### Text segment
————

Articles - wildlife
From the back door of the hotel where I was staying on the Isle of Mull, a narrow path leads down to the sea and follows the shoreline through a stretch of silver birch trees towards Craignure where the Caledonian MacBrayne ferry from Oban berths.
When I stopped on the path one bright morning, it was so quiet I could almost hear the new fern fronds unfurling. Pale yellow primroses, glistening with raindrops after an early morning shower, were slowly opening and turning to face the sun. This would be a good day, I thought, for meeting some of Mull’s wilder residents.
Minutes later, at the bus parking bay beside the ferry terminal, I was ushered aboard a minibus belonging to knowledgeable wildlife guide David Woodhouse. I was in good hands.
David knows Mull’s wildlife and has been taking people out to observe the island’s animals and birds in their natural habitats for more than 30 years.
Some of my fellow passengers were carrying impressively long telescopes or binoculars but you don’t need to have your own as our guide for the day brings spare sets on all his expeditions.
‘What would you particularly like to see?’ he asked, as we headed east in the direction of Tobermory.
At our first stop we got out of the bus to look for porpoises. The sea appeared to be flat calm, shining like well-polished silver. Then within seconds as we focused through binoculars, a number of black streaks split the surface. This was our first sighting. Porpoise were showing a slip of black fin before diving then reappearing yards away.
Back in the minibus, on a tree-lined road, we looked out for cross bills, small birds that feed on seeds picked from pine cones, while David commented on any other creature that came within view.

————

### Task item
Pick up the Isle of Mull wildlife account after its last sentence and keep writing it.

### Data supplied
————

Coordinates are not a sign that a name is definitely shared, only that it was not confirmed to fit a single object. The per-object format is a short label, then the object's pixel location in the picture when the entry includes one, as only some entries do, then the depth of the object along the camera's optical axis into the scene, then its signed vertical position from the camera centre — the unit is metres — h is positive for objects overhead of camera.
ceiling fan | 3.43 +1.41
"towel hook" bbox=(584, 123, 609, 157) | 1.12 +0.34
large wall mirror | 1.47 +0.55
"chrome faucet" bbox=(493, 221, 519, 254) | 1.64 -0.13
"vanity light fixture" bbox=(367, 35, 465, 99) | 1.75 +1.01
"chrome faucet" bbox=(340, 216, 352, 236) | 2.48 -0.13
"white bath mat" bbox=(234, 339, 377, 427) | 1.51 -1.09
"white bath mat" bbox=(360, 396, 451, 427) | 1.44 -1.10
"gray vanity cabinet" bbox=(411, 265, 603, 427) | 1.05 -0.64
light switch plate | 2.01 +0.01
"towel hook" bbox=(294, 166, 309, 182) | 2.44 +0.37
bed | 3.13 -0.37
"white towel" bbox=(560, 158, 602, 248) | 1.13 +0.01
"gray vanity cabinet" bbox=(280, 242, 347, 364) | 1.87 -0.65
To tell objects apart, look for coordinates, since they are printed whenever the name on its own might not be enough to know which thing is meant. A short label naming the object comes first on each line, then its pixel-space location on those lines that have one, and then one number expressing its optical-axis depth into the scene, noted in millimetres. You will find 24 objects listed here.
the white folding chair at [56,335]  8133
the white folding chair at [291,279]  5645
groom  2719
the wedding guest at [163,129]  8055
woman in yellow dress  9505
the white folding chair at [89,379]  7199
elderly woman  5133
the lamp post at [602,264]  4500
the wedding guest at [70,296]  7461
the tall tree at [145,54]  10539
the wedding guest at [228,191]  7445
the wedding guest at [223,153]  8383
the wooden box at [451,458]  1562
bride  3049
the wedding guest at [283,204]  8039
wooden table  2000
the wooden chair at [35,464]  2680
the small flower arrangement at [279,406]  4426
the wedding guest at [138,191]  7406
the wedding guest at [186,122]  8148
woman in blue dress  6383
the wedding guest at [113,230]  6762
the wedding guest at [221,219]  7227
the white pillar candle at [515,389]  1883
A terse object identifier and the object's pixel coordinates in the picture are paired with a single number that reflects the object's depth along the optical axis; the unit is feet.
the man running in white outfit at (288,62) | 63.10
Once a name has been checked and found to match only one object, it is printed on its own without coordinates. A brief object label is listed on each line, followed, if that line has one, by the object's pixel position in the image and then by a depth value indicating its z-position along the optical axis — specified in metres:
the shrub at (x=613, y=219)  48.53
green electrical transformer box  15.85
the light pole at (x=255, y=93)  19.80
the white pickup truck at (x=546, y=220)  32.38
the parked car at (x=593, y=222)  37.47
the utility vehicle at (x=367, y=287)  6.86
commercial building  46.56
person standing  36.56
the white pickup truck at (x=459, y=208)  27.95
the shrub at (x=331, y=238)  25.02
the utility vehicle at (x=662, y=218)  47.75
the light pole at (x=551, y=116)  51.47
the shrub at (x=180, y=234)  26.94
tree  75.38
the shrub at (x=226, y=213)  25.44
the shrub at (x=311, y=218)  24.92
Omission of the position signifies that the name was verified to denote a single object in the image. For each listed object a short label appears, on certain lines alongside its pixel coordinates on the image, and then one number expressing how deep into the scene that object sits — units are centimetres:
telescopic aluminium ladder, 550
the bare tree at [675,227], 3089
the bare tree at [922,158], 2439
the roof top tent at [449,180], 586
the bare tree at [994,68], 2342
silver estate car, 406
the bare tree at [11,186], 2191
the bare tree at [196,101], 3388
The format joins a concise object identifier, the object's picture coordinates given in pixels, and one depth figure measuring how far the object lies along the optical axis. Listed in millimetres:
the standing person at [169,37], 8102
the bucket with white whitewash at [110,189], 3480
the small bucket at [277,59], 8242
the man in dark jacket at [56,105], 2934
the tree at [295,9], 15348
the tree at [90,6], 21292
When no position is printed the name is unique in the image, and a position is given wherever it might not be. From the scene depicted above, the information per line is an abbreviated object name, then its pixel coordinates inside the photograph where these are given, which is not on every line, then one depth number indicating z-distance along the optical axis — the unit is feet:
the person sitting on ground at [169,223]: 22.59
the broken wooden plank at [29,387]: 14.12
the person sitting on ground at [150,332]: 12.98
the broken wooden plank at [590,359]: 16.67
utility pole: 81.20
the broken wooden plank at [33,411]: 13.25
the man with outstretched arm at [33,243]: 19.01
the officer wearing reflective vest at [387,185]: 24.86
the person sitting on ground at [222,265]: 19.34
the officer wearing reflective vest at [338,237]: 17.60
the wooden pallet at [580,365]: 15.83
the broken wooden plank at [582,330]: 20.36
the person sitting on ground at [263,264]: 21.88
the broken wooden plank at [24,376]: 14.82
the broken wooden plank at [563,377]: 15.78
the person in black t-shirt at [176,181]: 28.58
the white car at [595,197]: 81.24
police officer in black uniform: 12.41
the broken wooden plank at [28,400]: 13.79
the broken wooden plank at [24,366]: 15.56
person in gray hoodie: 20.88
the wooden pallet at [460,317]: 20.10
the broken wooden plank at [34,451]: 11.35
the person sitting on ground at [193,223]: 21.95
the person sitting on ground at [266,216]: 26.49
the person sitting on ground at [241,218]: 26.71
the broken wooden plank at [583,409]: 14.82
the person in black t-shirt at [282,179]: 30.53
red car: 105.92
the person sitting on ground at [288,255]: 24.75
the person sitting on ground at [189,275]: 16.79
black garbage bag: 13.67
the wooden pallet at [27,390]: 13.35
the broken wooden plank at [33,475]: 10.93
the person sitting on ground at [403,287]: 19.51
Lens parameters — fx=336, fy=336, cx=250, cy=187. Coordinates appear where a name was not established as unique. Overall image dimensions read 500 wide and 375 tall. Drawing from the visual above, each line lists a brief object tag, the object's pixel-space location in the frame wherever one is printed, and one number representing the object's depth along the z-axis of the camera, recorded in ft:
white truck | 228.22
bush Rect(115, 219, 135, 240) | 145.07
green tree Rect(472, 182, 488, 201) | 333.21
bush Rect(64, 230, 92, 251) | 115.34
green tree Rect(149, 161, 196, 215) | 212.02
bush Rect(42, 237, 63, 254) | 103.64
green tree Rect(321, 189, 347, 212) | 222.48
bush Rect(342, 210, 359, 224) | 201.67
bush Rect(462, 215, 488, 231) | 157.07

————

### Result for this exercise
Our next sighting was possibly more impressive. Mull is home to at least 14 pairs of white- tailed eagles, sometimes known as sea eagles, or more poetically in Gaelic, iolaire suil na greine – eagle with the sunlit eye.
Each pair has a huge territory, perhaps 25 miles in any direction from their nest. They are very large birds and it seems that, just like us, they are quite happy to take it easy and laze when the sunshine is warming.
We had pulled off the road into a small car park where other wildlife watchers peered through telescopes on tripods. A sea eagle was spotted perched on a nest of untidy branches near the top of a tree in woodland high up a hillside. But it was only when the bird left the nest to soar, circling ever higher on up draughts of warm air, that we could really appreciate its size.
Throughout the rest of the day we were to see red deer, common seals, a sleeping otter that woke to stare at us, golden eagles, peregrine falcons, hen harriers, various types of ducks and numerous species of smaller birds both on land and on the water. Our guide was able to tell us about all of them.
As we travelled along the single track road bordering the seashore, sheep would move slowly out of our way. In some places, cliffs of ragged rock scraped the clouds. On the other side of the road, looking out to distant islands, I was reminded of the song written by D.MacPhail.
‘The Isle of Mull is of isles the fairest,
Of Ocean’s gems ‘tis the first and rarest;
Green grassy island of sparkling fountains,
Of waving woods and high tow’ring mountains.’
It was a relaxed day with time available for soup and sandwiches, tea and biscuits all supplied from the back of the minibus, though some of the group were so involved watching wildlife they could hardly put down their binoculars to stop for a bite.
My next day was equally captivating. The distance from Craignure to Fionnport in the far west of Mull is around 32 miles. Much of the way is through Glen More (big valley) on a single track road.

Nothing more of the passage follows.